_WHAT TO DO:_
Pull out each line of the data containing the string "Marian", matching it case-sensitively.

PROVIDED MATERIAL: Begin

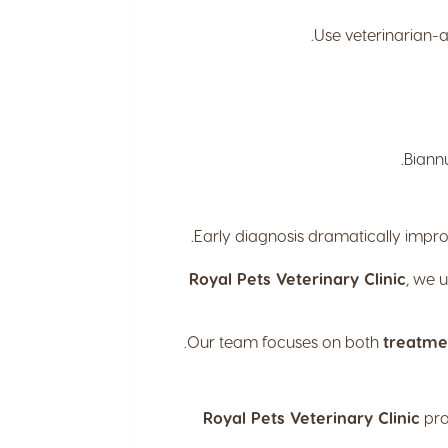
Use veterinarian-a
Biannu
Early diagnosis dramatically impro
Royal Pets Veterinary Clinic
, we 
Our team focuses on both
treatme
Royal Pets Veterinary Clinic
pro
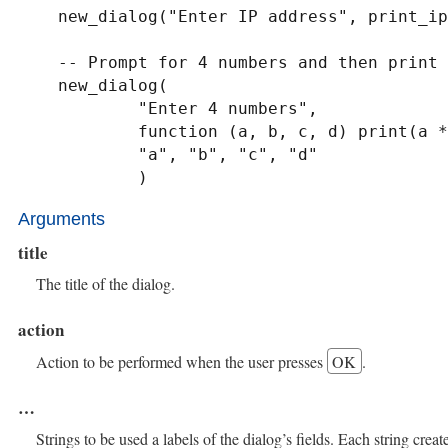
    new_dialog("Enter IP address", print_ip, label_ip, label_port)

    -- Prompt for 4 numbers and then print their product to stdout

    new_dialog(

            "Enter 4 numbers",

            function (a, b, c, d) print(a * b * c * d) end,

            "a", "b", "c", "d"

            )
Arguments
title
The title of the dialog.
action
Action to be performed when the user presses
OK
.
…​
Strings to be used a labels of the dialog’s fields. Each string create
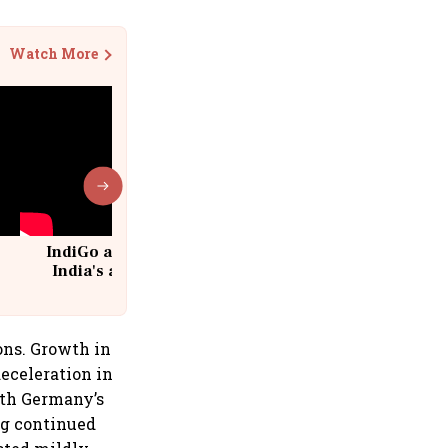
Watch More
IndiGo at 20 | From a startup to
India's aviation giant #IndiGo
@IndiGo6E
ons. Growth in
eceleration in
ith Germany’s
ing continued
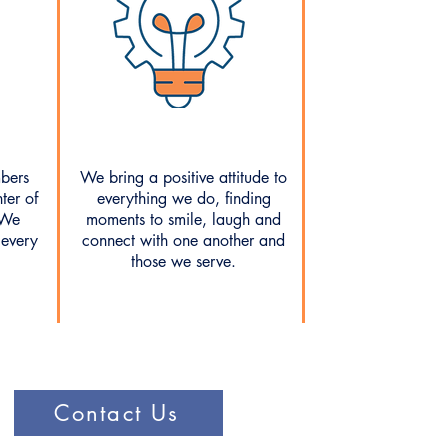
bers
We bring a positive attitude to
ter of
everything we do, finding
 We
moments to smile, laugh and
 every
connect with one another and
those we serve.
Contact Us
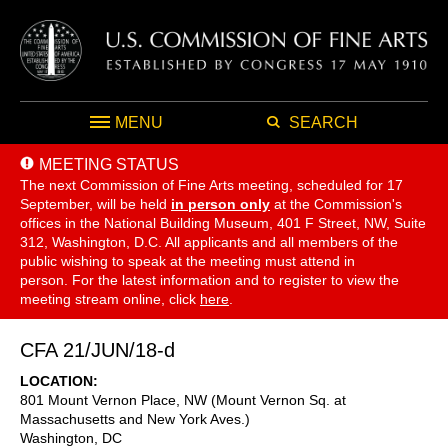
MENU
SEARCH
MEETING STATUS
The next Commission of Fine Arts meeting, scheduled for 17
September,
will be held
in person only
at the Commission's
offices in the National Building Museum, 401 F Street, NW, Suite
312, Washington, D.C. All applicants and all members of the
public wishing to speak at the meeting must attend in
person. For the latest information and to register to view the
meeting stream online, click
here
.
CFA 21/JUN/18-d
LOCATION
801 Mount Vernon Place, NW (Mount Vernon Sq. at
Massachusetts and New York Aves.)
Washington
,
DC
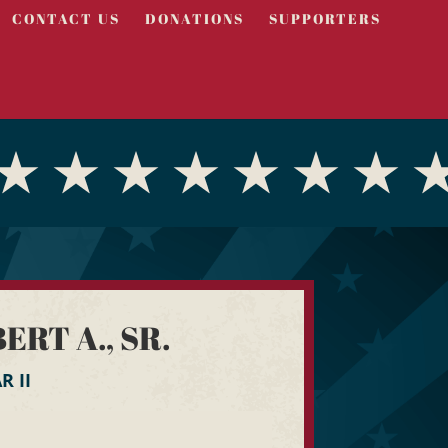
CONTACT US
DONATIONS
SUPPORTERS
RT A., SR.
 II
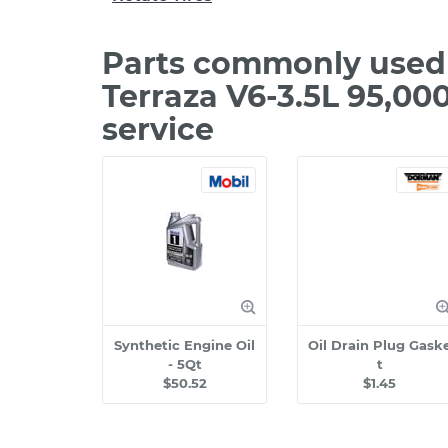
Parts commonly used 
Terraza V6-3.5L 95,0
service
Synthetic Engine Oil
Oil Drain Plug Gask
- 5Qt
t
$50.52
$1.45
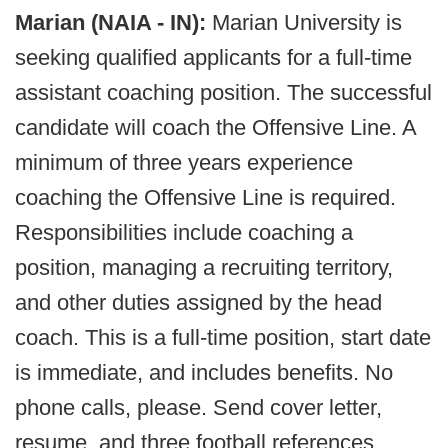
Marian (NAIA - IN):
Marian University is
seeking qualified applicants for a full-time
assistant coaching position. The successful
candidate will coach the Offensive Line. A
minimum of three years experience
coaching the Offensive Line is required.
Responsibilities include coaching a
position, managing a recruiting territory,
and other duties assigned by the head
coach. This is a full-time position, start date
is immediate, and includes benefits. No
phone calls, please. Send cover letter,
resume, and three football references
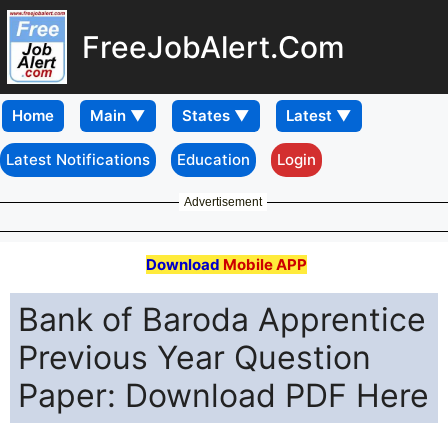
FreeJobAlert.Com
Home
Latest Notifications
Education
Login
Advertisement
Download
Mobile APP
Bank of Baroda Apprentice
Previous Year Question
Paper: Download PDF Here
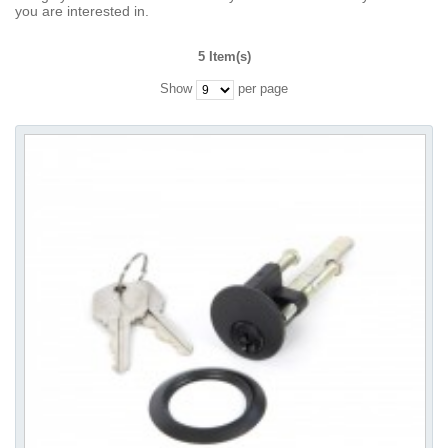
you are interested in.
5 Item(s)
Show
per page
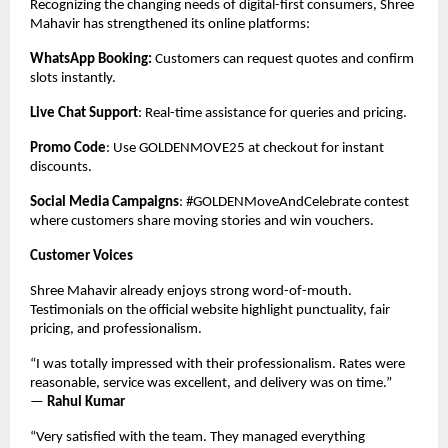
Recognizing the changing needs of digital-first consumers, Shree
Mahavir has strengthened its online platforms:
WhatsApp Booking:
Customers can request quotes and confirm
slots instantly.
Live Chat Support
: Real-time assistance for queries and pricing.
Promo Code
: Use GOLDENMOVE25 at checkout for instant
discounts.
Social Media Campaigns
: #GOLDENMoveAndCelebrate contest
where customers share moving stories and win vouchers.
Customer Voices
Shree Mahavir already enjoys strong word-of-mouth.
Testimonials on the official website highlight punctuality, fair
pricing, and professionalism.
“I was totally impressed with their professionalism. Rates were
reasonable, service was excellent, and delivery was on time.”
—
Rahul Kumar
“Very satisfied with the team. They managed everything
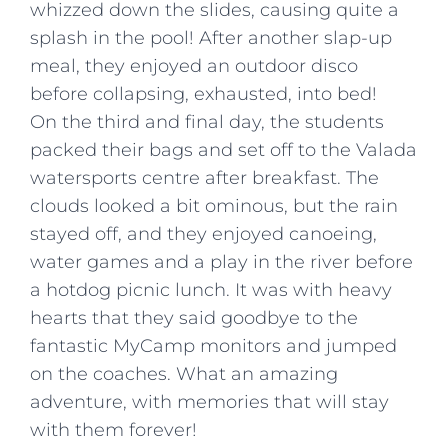
whizzed down the slides, causing quite a
splash in the pool! After another slap-up
meal, they enjoyed an outdoor disco
before collapsing, exhausted, into bed!
On the third and final day, the students
packed their bags and set off to the Valada
watersports centre after breakfast. The
clouds looked a bit ominous, but the rain
stayed off, and they enjoyed canoeing,
water games and a play in the river before
a hotdog picnic lunch. It was with heavy
hearts that they said goodbye to the
fantastic MyCamp monitors and jumped
on the coaches. What an amazing
adventure, with memories that will stay
with them forever!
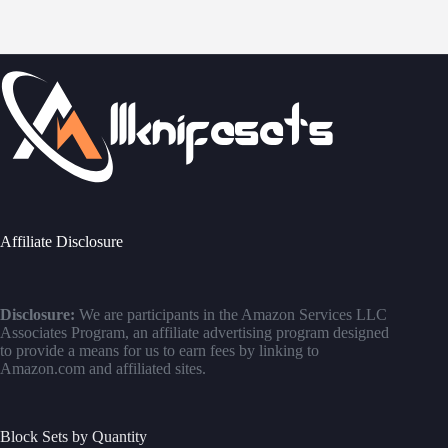
Affiliate Disclosure
Disclosure:
We are participants in the Amazon Services LLC
Associates Program, an affiliate advertising program designed
to provide a means for us to earn fees by linking to
Amazon.com and affiliated sites.
Block Sets by Quantity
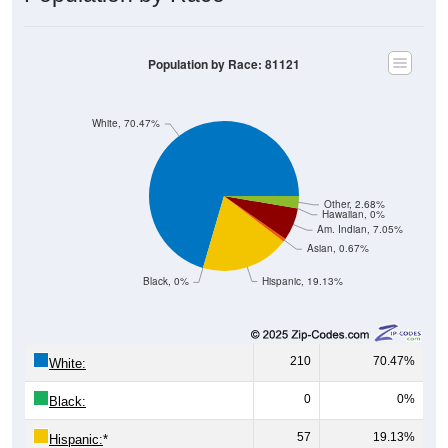
Population by Race: 81121
White, 70.47%
Other, 2.68%
Hawaiian, 0%
Am. Indian, 7.05%
Asian, 0.67%
Black, 0%
Hispanic, 19.13%
210
70.47%
White:
0
0%
Black:
57
19.13%
Hispanic:
*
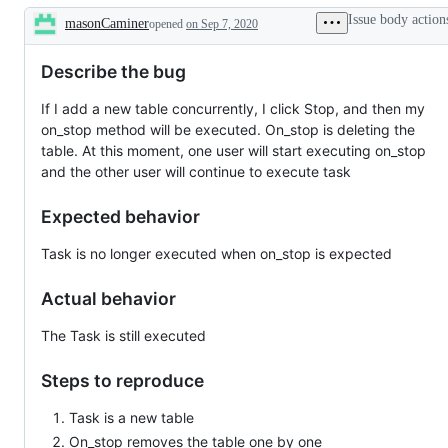
Issue body action
masonCaminer
opened
on Sep 7, 2020
Description
Describe the bug
If I add a new table concurrently, I click Stop, and then my
on_stop method will be executed. On_stop is deleting the
table. At this moment, one user will start executing on_stop
and the other user will continue to execute task
Expected behavior
Task is no longer executed when on_stop is expected
Actual behavior
The Task is still executed
Steps to reproduce
Task is a new table
On_stop removes the table one by one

PROVIDED MATERIAL: End

_FINAL ANSWER:_
Marian (NAIA - IN):
Marian University is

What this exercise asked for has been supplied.